Texas Heat Wave: Latest Updates and Forecast
A weather pattern that has brought unrelenting heat to Texas for more than a week is unlikely to end until at least early July, according to forecast models, with record-breaking heat expected to expand into nearby states this weekend.
“It feels like you stuck your head in an oven,” said Tom Decker, a forecaster with the National Weather Service in San Angelo, Texas, describing what it has been like when he stepped outside this week. The temperature recorded at his forecast office tied its record of 111 degrees on Monday and shattered it again on Tuesday and Wednesday with readings of 114 each day.
When it is this bad, Mr. Decker said, he spends most of his time in an air-conditioned office or home. But he is concerned for people who don’t have that luxury, such as the crews drilling for oil, and the ranchers and the farmers in his forecast region.
The heat will become more dangerous and potentially deadlier as it persists in the coming days, especially for people exposed to it repeatedly and for long durations, forecasters with the Weather Prediction Center warned.
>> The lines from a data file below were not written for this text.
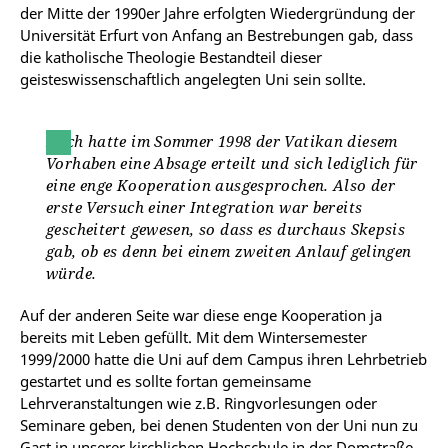
der Mitte der 1990er Jahre erfolgten Wiedergründung der
Universität Erfurt von Anfang an Bestrebungen gab, dass
die katholische Theologie Bestandteil dieser
geisteswissenschaftlich angelegten Uni sein sollte.
Doch hatte im Sommer 1998 der Vatikan diesem
Vorhaben eine Absage erteilt und sich lediglich für
eine enge Kooperation ausgesprochen. Also der
erste Versuch einer Integration war bereits
gescheitert gewesen, so dass es durchaus Skepsis
gab, ob es denn bei einem zweiten Anlauf gelingen
würde.
Auf der anderen Seite war diese enge Kooperation ja
bereits mit Leben gefüllt. Mit dem Wintersemester
1999/2000 hatte die Uni auf dem Campus ihren Lehrbetrieb
gestartet und es sollte fortan gemeinsame
Lehrveranstaltungen wie z.B. Ringvorlesungen oder
Seminare geben, bei denen Studenten von der Uni nun zu
Gast in unserer kirchlichen Hochschule in der Domstraße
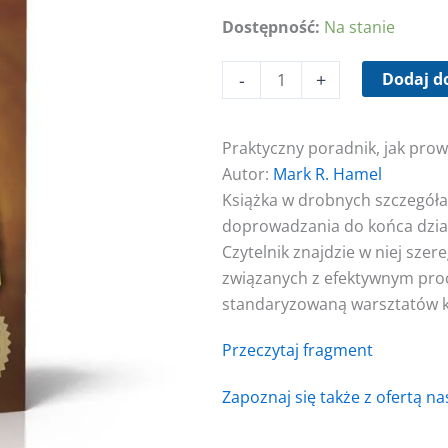
Dostępność:
Na stanie
ilość
Warsztaty
-
+
Dodaj d
Kaizen
Praktyczny poradnik, jak pro
Autor:
Mark R. Hamel
Książka w drobnych szczegóła
doprowadzania do końca dzia
Czytelnik znajdzie w niej sz
związanych z efektywnym proce
standaryzowaną warsztatów k
Przeczytaj fragment
Zapoznaj się także z ofertą n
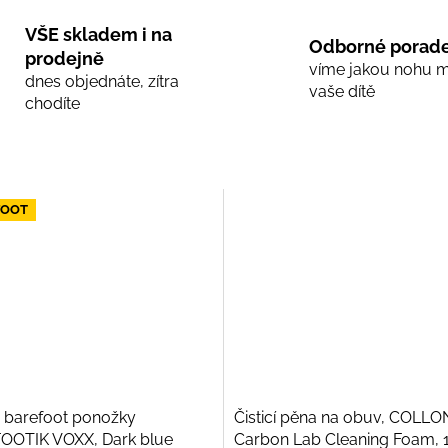
VŠE skladem i na
Odborné porade
prodejně
víme jakou nohu 
dnes objednáte, zítra
vaše dítě
chodíte
FOOT
 barefoot ponožky
Čisticí pěna na obuv, COLLO
OOTIK VOXX, Dark blue
Carbon Lab Cleaning Foam, 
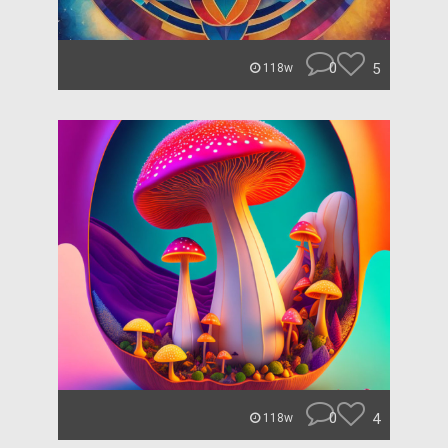
0
5
118w
0
4
118w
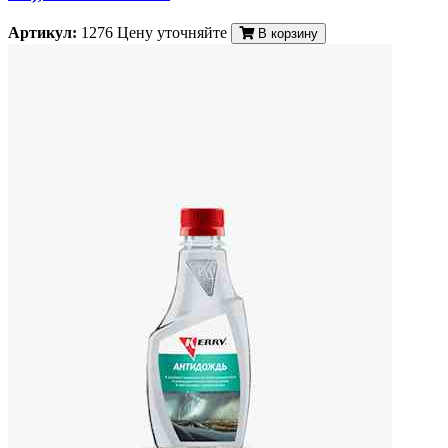
Артикул:
1276
Цену уточняйте
В корзину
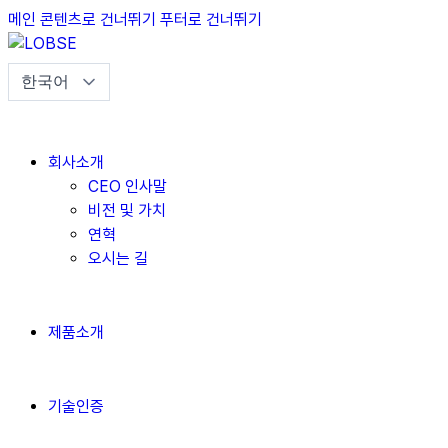
메인 콘텐츠로 건너뛰기
푸터로 건너뛰기
회사소개
CEO 인사말
비전 및 가치
연혁
오시는 길
제품소개
기술인증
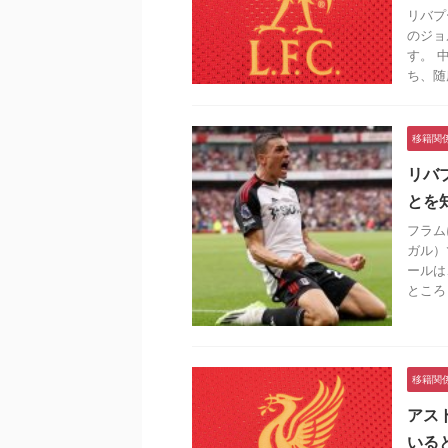
リバプ
のジョ
す。 
ち、随所
移籍関
リバ
とを
フラム
ガル）
ールは
ところ .
移籍関
アス
いる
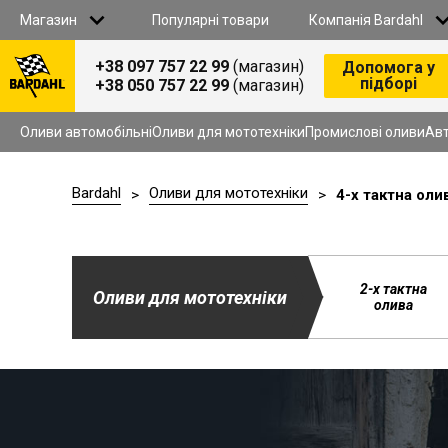
Магазин
Популярні товари
Компанія Bardahl
+38 097 757 22 99
(магазин)
Допомога у
підборі
+38 050 757 22 99
(магазин)
Всі товари
Оливи автомобільнi
ПРО НАС
Оливи для мототехніки
Оливи автомобільнi
Оливи для мототехніки
Промислові оливи
Авт
Промислові оливи
Автохімія
B2B СПІВПРАЦЯ
Антифриз
Bardahl
Оливи для мототехніки
>
>
4-х тактна оли
Гальмiвна рiдина
Омивач
СТАТИ ДИСТРИБ’ЮТОРОМ
Автомобільні аксесуари
Продукція для СТО
СТАТИ ПАРТНЕРОМ У ЗАХІДНИХ РЕГІОНАХ
2-х тактна
Оливи для мототехніки
олива
КОНТАКТИ
АКЦІЇ
ДОСТАВКА I ОПЛАТА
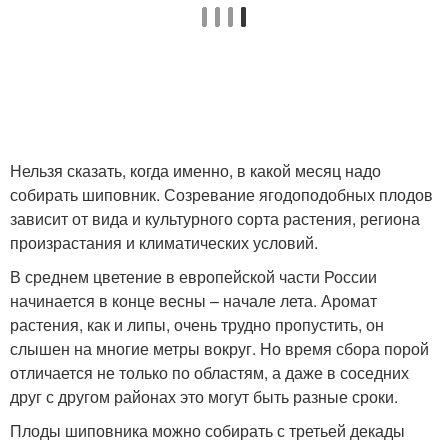
Нельзя сказать, когда именно, в какой месяц надо
собирать шиповник. Созревание ягодоподобных плодов
зависит от вида и культурного сорта растения, региона
произрастания и климатических условий.
В среднем цветение в европейской части России
начинается в конце весны – начале лета. Аромат
растения, как и липы, очень трудно пропустить, он
слышен на многие метры вокруг. Но время сбора порой
отличается не только по областям, а даже в соседних
друг с другом районах это могут быть разные сроки.
Плоды шиповника можно собирать с третьей декады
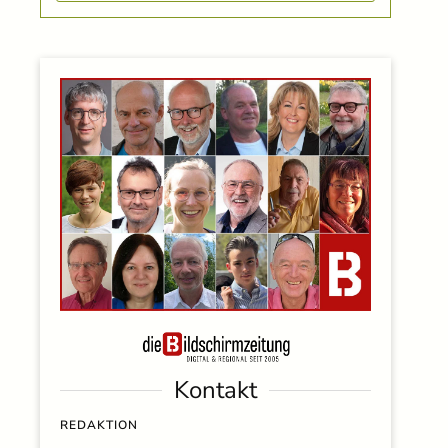
Kontakt
REDAKTION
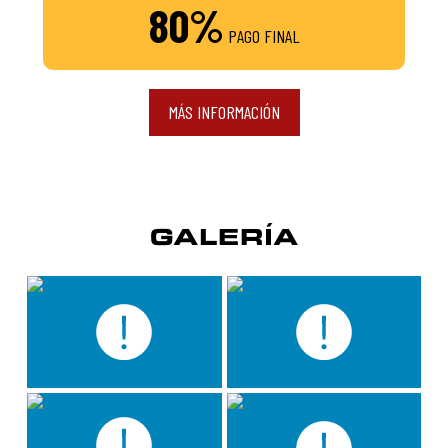
80%
PAGO FINAL
MÁS INFORMACIÓN
GALERÍA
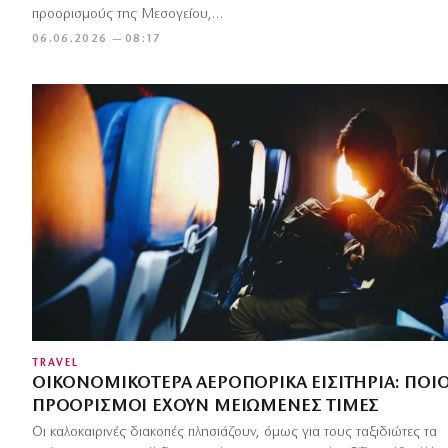
προορισμούς της Μεσογείου,…
06.06.2026 — 08:17
TRAVEL
ΟΙΚΟΝΟΜΙΚΌΤΕΡΑ ΑΕΡΟΠΟΡΙΚΆ ΕΙΣΙΤΉΡΙΑ: ΠΟΙΟ
ΠΡΟΟΡΙΣΜΟΊ ΈΧΟΥΝ ΜΕΙΩΜΈΝΕΣ ΤΙΜΈΣ
Οι καλοκαιρινές διακοπές πλησιάζουν, όμως για τους ταξιδιώτες τα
“Not only are the daytime temperatures and dew points abnormally high, producing some record heat index readings, but the overnight lows are also close to or at record levels,” said Alex Lamers, a forecaster with the Weather Prediction Center.
Officials in Texas asked residents to conserve electricity amid concerns that several days of triple-digit temperatures could strain the power grid. Early Friday, more than 100,000 homes and businesses were without power across Texas, Louisiana and Oklahoma, according to poweroutage.us, a website that tracks utilities.
According to New York Times estimates, on Friday more than 33 million people in the United States were expected to experience dangerous heat indexes — a measure of what the air feels like when considering both the air temperature and the humidity. The population affected is expected to grow this weekend as the dome of high-pressure shifts to include places like New Orleans, which is often humid in the summer.
Extended periods of high daytime temperatures with little relief at night, such as those accompanying this heat wave, create cumulative physiological stress on the human body, according to the World Health Organization, exacerbating the top causes of death globally.
San Antonio may have seen some of the worst conditions. Through Wednesday, the city had 21 hours with a heat index above 110 degrees over the course of the previous week. Since 1946, the city had previously only recorded 18 such hours over the same time period, Mr. Lamers said.
As the heat continues through the weekend, it will spread into Oklahoma, Kansas and Arkansas, where temperatures are likely also to exceed 100 degrees by the middle of next week.
Mr. Lamers and other forecasters said they were confident this weather pattern would persist through the Fourth of July.